Motorbikes move around you like rivulets. Motorcycles will fill any gap in traffic on your right, left, on your bumper, and you will be jealous of motorbikes in traffic jams. Motorcycles sometimes travel in packs on highways to help signaling the time for safe passing around cars and trucks. Sadly, the one fatality we witnessed was of a motorcyclist in the highway so, the impression that motorcycles always know what they are doing can be wrong. As a driver of a car you must always be alert to the possibility that a motorcycle is close.

Turning into traffic: you need to see the flow of vehicles like a river. As soon as the current slows, you join the river. In the States, you might wait for complete permission to merge by someone stopping or moving over. That’s just not going to happen in Columbia. It only takes once waiting to merge like an American to know you can’t go anywhere like that. You can trust that other drivers do see you and expect you to make a move to merge after you have made your intentions clear by signaling and moving in the direction you want to turn. It’s not aggressive, just join the flow.

Passing on the highway: The slowest vehicles on the highway are the Semis.  A left turn signal when you are behind a large truck on the highway means it’s probably safe to pass. The truck driver needs to know you are wanting to pass by seeing you in his mirror. If you do not take the opportunity, the driver behind you will likely grab it. Or, also you may get honked at as if to, “What are you doing? Idiot?” The motorcycles below might pass the smaller bus if the smaller bus doesn’t make his move to pass when signaled.

A small bus waiting to pass a Semi on a mountainous highway in Columbia. The motorcycles are in position to do the same. After they pass, we will tailgate on the left bumper of the Semi and wait for a left turn signal from the Semi.
People catching a ride after the Semi slowed through a toll booth. A group of people ran to catch this ride by throwing their bags up and catching the rope across the bed of the truck. The driver seemed not to mind, he even stopped to buy a drink from the vendor standing in the street as if to let the riders settle before getting up to speed.

We took toll roads when traveling longer distances between cities. Tolls ranged from 10,000 COP to 13,500 COP. It’s not essential to have exact change but it’s smart to have smaller bills and coins to make change easier. We didn’t see a credit option, so bring your cash.

Navigating: If you are using Google to navigate Columbia, you are in good hands with a few exceptions. When navigating to smaller towns, ask a local which road to take into town. Google maps will send you up crazy roughs roads that fool Google as drive-able because motorcyclists with phones pass over them quickly and drive the data to appear safe. 

Also, Google maps time estimates are very optimistic even on highways.
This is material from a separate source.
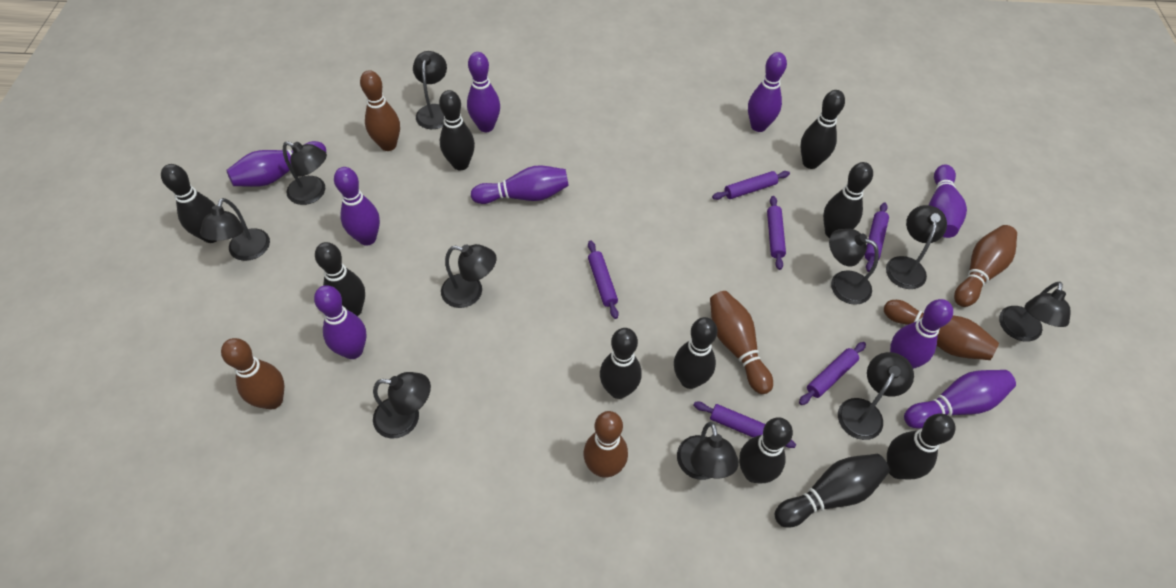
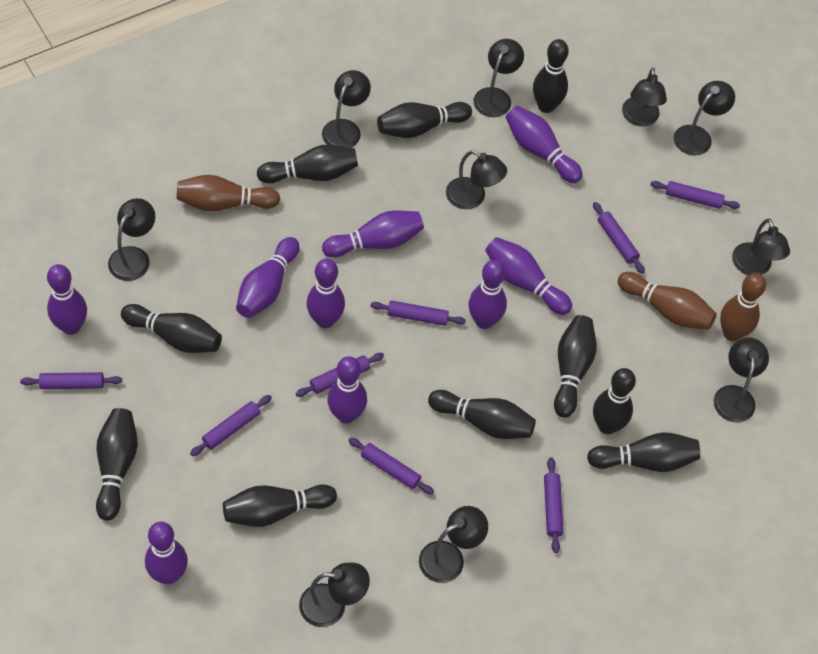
brown bowling pin: [221,338,284,410] [360,70,400,151] [583,411,628,478] [710,291,773,394] [884,300,999,360] [954,225,1017,307] = 6 -> [177,175,280,211] [618,272,717,330] [720,273,766,341] = 3
purple rolling pin: [588,241,619,319] [694,402,796,448] [712,171,790,200] [767,196,786,270] [799,342,866,405] [864,202,889,272] = 6 -> [20,372,122,389] [190,395,272,456] [295,353,384,397] [348,438,434,495] [371,300,466,326] [544,457,563,553] [593,202,645,274] [650,181,740,209] = 8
We learned to double the travel time due to accidents, rough roads, toll booth slow downs, construction and other more random events. All that being said, the highways are really nice except for the sudden deep potholes. Again, Columbia is no place for cruise control.

One of the nicest highways is Highway 45. We also drove 50 and 60 which had smooth pavement.

If you have the experience of driving at night, perhaps because you trusted Google’s travel estimate, you will find no lights on smaller roads. So, if driving small mountain roads at night, it’s good to try to stick to the back of a commuter bus like the red one below. If you do, you will have better vision around corners and will go faster. Also, traffic coming the other way stops for the bus on narrow passes. You will be amazed at how nimble these buses are through rough roads and sharp curves.

On small mountain roads, large vehicles make their way. Passing requires stopping and inching to pass. In person, it’s very loud with pumping air brakes and shocks working hard.

So, yes, it’s possible to drive all over Columbia. It takes a driver who can be alert at all times and a second person to navigate. In our case, it sometimes took 2 people finding better routes on Google and one driver making as much time as possible. So, plan well and go enjoy!